* WHAT YOU NEED TO DO
Extract every line below that contains the word "white".
====== DATA EXTRACT
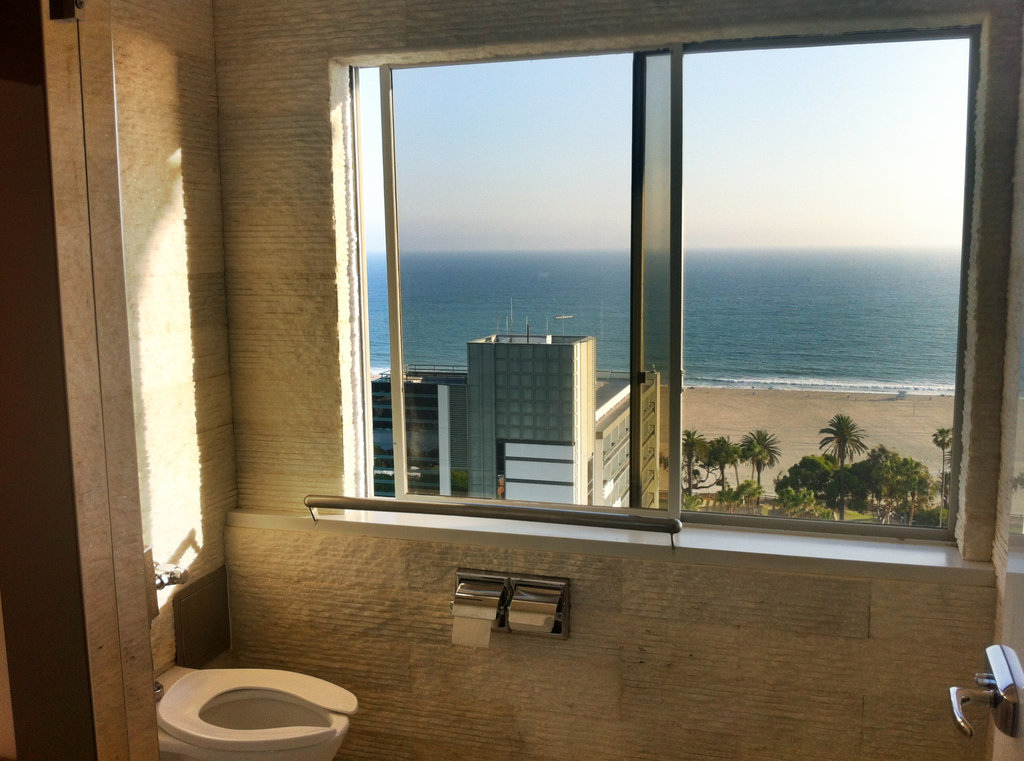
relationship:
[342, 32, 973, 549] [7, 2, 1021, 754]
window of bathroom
============
====== DATA EXTRACT
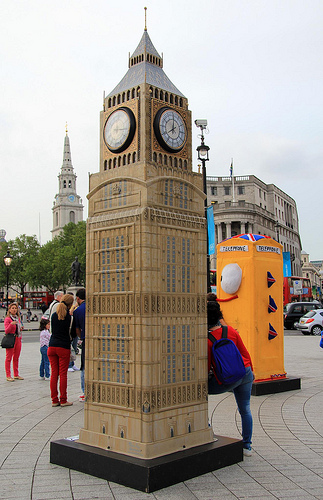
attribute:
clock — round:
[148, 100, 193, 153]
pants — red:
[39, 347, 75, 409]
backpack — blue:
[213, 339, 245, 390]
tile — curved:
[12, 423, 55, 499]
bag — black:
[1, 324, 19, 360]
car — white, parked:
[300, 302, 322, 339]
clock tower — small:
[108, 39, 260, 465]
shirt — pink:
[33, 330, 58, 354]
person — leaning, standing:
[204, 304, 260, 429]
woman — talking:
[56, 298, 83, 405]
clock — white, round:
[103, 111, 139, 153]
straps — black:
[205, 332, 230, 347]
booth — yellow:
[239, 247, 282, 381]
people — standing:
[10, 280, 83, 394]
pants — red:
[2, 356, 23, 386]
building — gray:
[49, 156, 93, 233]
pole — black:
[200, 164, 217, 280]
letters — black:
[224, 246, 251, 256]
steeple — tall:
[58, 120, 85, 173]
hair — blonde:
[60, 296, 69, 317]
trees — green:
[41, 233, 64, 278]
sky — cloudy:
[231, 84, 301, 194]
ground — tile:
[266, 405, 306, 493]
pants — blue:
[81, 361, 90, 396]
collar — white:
============
* COMPLETED TASK
car — white, parked:
clock — white, round:
collar — white:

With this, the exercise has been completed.